Don't fish it when the water's low or you'll lose your expensive baits...


----------



## MuskieDan (Nov 8, 2012)

Trolling north of Cheshire rd closer to the 36/37 bridge can be good. Hug the break lines and try changing depths frequently. Use smaller brighter plugs, 5-8", get them set at different depths and keep playing with speed and depth until you get a hit or two. Usually there are fish in there and when you can find them and what they want, you can have a good day. Trolling just let's you do this a lot faster than casting. Of course it's not guaranteed, I've been skunked on Alum many more times than I have had multi-fish days, but that area seems to be good in the fall at least.


----------



## Deazl666 (Mar 30, 2012)

I was thinking the spillway. My bad.


----------



## KWaller (Oct 3, 2010)

I caught 2 within 10 cast on the north side of the 36/37 rip rap last fall during a bass tournament. Crawdad pattern crankbait dives 6'. One was 30" the other was only 15" or so


----------



## ironman172 (Apr 12, 2009)

almost any shore line on Alum can produce fish, and some open water drop offs too....I catch them while saugeye trolling.


----------



## mrw2713 (Mar 30, 2014)

Thanks everyone ill give it a shot and let ya know if i have any success. I got my fingers crossed hoping to get my first musky this year!


----------



## Mylife614 (Apr 3, 2013)

I mainly fish the lake on my boat, but have caught some in the spillway but it gets hit hard. Don't overlook pounding dirt/ wadding the creek, I hve caught from spillway to down past westerville.

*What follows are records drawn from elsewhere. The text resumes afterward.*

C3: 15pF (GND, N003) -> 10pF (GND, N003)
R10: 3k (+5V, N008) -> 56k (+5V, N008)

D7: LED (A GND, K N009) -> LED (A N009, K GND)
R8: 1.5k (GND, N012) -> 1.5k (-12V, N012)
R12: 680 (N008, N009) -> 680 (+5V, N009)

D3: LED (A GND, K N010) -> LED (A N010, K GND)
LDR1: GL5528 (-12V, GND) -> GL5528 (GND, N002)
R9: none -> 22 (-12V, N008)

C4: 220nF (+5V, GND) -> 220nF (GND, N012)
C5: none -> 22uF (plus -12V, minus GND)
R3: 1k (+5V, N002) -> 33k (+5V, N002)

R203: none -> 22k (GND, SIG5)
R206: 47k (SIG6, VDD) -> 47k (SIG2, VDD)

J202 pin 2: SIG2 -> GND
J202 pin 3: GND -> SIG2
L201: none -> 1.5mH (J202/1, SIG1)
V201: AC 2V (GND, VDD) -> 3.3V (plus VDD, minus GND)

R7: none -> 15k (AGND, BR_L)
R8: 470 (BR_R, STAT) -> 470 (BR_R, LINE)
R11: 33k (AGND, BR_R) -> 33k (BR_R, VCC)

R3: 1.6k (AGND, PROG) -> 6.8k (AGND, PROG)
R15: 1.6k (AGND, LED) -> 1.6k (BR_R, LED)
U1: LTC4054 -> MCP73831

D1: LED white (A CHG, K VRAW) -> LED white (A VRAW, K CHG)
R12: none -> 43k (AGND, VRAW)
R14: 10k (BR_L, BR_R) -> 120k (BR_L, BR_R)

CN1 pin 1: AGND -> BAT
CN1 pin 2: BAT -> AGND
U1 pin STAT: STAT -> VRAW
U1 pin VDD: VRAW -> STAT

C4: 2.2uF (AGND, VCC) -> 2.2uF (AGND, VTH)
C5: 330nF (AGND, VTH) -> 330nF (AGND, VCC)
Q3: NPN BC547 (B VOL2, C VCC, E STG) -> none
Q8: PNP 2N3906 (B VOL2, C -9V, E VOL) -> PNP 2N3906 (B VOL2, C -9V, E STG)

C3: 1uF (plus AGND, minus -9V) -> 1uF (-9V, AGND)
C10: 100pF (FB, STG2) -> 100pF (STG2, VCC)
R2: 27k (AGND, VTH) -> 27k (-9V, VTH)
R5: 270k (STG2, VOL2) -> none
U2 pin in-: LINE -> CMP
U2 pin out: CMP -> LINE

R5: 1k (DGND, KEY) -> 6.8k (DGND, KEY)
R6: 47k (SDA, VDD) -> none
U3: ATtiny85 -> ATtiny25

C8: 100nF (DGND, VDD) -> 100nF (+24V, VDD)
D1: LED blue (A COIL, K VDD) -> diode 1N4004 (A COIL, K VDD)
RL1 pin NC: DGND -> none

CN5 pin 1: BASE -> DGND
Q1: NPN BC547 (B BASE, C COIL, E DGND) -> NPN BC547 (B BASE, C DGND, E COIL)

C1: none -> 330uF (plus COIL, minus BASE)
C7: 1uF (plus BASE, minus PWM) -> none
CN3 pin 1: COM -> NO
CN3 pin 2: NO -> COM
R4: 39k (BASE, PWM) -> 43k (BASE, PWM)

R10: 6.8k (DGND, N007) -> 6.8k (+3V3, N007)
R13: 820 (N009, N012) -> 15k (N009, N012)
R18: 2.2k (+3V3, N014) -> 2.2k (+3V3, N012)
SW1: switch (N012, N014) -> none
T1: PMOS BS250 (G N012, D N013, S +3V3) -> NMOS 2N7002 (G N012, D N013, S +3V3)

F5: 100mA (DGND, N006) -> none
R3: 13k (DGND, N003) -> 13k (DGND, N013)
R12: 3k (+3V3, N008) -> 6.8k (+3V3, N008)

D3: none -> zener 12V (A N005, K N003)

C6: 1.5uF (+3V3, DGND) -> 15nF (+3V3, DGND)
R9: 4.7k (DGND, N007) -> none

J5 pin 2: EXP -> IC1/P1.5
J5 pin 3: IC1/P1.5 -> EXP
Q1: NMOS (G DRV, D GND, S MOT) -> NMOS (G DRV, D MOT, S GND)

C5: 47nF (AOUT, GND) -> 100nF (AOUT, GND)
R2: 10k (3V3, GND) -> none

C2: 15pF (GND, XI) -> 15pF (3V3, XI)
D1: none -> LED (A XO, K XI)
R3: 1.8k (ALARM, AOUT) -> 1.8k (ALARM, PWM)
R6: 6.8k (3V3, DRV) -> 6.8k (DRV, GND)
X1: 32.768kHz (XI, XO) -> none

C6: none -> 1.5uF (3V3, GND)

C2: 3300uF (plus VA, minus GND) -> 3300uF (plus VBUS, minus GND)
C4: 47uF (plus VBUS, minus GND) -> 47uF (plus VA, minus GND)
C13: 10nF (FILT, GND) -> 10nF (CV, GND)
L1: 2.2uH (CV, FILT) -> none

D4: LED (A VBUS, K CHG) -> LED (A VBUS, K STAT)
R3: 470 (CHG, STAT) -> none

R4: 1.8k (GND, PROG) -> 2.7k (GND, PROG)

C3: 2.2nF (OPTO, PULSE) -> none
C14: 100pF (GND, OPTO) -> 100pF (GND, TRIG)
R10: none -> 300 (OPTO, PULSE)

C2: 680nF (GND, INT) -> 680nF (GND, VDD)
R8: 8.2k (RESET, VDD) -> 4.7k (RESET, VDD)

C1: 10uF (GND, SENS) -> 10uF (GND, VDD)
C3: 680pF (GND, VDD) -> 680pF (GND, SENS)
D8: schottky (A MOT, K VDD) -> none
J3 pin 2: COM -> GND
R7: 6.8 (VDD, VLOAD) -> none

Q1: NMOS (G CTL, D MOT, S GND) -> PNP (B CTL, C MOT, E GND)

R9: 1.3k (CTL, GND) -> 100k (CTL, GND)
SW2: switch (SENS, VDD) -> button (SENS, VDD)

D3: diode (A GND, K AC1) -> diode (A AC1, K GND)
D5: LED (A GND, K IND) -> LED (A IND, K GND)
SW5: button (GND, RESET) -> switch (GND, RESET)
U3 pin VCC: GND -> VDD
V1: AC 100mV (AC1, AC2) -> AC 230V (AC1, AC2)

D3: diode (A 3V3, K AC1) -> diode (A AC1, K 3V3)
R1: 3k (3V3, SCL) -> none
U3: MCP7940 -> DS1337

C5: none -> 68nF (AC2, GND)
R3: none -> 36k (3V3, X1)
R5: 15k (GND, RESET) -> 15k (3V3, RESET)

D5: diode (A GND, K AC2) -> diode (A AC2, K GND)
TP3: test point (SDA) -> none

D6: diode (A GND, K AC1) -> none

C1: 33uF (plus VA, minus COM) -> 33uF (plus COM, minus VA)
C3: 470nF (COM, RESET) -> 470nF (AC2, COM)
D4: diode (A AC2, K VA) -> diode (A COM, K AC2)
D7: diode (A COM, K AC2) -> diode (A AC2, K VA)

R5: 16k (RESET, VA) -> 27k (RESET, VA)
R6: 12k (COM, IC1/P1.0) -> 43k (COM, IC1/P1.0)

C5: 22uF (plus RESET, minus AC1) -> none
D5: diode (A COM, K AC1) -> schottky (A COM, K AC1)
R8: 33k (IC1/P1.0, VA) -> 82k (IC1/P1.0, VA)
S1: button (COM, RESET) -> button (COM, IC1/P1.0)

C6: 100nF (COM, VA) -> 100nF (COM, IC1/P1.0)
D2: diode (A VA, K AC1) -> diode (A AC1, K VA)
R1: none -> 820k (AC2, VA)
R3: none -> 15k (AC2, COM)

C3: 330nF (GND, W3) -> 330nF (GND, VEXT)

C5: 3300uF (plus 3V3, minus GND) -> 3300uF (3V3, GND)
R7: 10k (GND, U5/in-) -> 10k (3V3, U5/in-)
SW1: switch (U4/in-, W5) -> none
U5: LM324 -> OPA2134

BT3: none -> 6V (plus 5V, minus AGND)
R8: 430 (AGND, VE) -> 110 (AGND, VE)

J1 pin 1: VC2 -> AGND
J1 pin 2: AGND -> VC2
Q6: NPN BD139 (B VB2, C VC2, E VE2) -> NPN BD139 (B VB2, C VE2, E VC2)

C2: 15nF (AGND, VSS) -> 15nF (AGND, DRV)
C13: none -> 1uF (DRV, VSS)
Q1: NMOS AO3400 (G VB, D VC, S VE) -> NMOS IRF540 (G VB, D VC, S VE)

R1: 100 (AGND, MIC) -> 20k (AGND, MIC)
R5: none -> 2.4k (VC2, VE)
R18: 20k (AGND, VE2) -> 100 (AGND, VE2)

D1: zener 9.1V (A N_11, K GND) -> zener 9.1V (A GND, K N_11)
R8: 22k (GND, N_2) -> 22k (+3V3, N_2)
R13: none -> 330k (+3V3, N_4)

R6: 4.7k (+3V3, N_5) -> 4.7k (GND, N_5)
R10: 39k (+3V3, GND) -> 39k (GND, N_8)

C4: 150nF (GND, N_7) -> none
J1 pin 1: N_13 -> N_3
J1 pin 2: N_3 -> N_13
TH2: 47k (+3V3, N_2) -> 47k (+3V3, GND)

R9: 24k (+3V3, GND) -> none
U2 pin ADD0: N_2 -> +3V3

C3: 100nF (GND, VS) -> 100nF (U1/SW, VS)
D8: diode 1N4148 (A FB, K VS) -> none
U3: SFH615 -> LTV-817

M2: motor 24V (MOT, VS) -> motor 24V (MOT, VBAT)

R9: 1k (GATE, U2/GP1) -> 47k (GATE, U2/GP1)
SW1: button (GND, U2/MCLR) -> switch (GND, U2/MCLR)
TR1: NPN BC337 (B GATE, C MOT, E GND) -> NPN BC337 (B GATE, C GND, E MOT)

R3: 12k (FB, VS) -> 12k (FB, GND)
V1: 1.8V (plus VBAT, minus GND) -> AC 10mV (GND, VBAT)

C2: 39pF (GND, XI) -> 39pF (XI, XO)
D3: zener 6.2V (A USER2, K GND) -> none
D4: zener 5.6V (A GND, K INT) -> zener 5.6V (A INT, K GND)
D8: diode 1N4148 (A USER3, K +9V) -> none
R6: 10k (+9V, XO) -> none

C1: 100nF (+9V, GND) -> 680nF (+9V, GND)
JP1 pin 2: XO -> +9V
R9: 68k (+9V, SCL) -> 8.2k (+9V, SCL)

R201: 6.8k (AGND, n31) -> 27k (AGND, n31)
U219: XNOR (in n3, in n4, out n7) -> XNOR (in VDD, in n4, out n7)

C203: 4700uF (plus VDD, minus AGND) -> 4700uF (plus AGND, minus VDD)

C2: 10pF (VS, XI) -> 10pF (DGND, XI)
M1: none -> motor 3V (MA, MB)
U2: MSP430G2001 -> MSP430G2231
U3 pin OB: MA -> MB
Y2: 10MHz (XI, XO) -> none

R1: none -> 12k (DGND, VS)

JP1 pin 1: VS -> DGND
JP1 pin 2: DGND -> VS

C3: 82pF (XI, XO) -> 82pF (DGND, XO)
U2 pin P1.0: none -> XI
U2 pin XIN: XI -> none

I love targeting them, but it sure has put a damper on my pocket book losing a lure. 

Some of my best luck has come on Large Mepps and buzz baits 


Posted using Outdoor Hub Campfire


----------



## Boostedawdfun (Sep 15, 2012)

Caught this at Alum yesterday out of my kayak. 1st fish out of the new kayak, 1st fish of 2014 and 1st ever musky for me. Fished shallow water slow and bumping bottom with a large bass rattle trap (red). Caught in my first 5 mins of fishing. He hit in 4' of water within 10' of the bank


----------



## Perch N' Crappie (Nov 12, 2013)

Nice muskie! 

Sent from my SPH-D710 using Ohub Campfire mobile app


----------



## mrw2713 (Mar 30, 2014)

Wow that is a nice fish! Bet it took you for a little ride in your kayak huh! 
Thanks for the tips and for sharing your pic!


----------



## Boostedawdfun (Sep 15, 2012)

I was anchored down because of the wind yesterday. But it was a fun fight.


----------



## ironman172 (Apr 12, 2009)

yep spring time is shallow.... a lot of bass fisherman catch them pounding the wood and banks they follow the bait in the coves....or shallows as it warms up 
Nice fish!!


----------



## Knopper76 (Jul 20, 2008)

Boosted, congrats on your first fish out of the new yak, and a nice fish at that!!!


----------



## Boostedawdfun (Sep 15, 2012)

Thanks! it was fun!


----------



## Deazl666 (Mar 30, 2012)

Boostedawdfun said:


> Thanks! it was fun!


It's all downhill from here on out!!!


----------



## Boostedawdfun (Sep 15, 2012)

You need to get your kayak out and go musky hunting with me


----------



## seang22 (Mar 3, 2014)

Nice fish they r a bladt


----------



## NiteOwl561 (Aug 11, 2013)

Nice one. Plan on hitting Alum this weekend, can't wait.


----------



## KWaller (Oct 3, 2010)

Those bibs are ruined now! Low I had that one last fall hit the carpet just barely and oh my gosh I about replaced the carpet! Lol they smell like shad times 10. Nice job though!


----------



## Boostedawdfun (Sep 15, 2012)

Those are actually $220 snowboard pants. Haven't checked them yet but I hope they are clean now.


----------



## hook.set (Jun 22, 2011)

Sweet fish man! 
I hit the south end today in my kayak but no luck. Heading back tomorrow to redeem myself. First time getting the yak out in 7 months and it was a good time regardless. The water was calm and mostly deserted.


----------



## Deazl666 (Mar 30, 2012)

Boostedawdfun said:


> You need to get your kayak out and go musky hunting with me


Text me a day or two before and I'm there. Wasn't able to check out CF this past weekend due to the snow squall on Saturday...


----------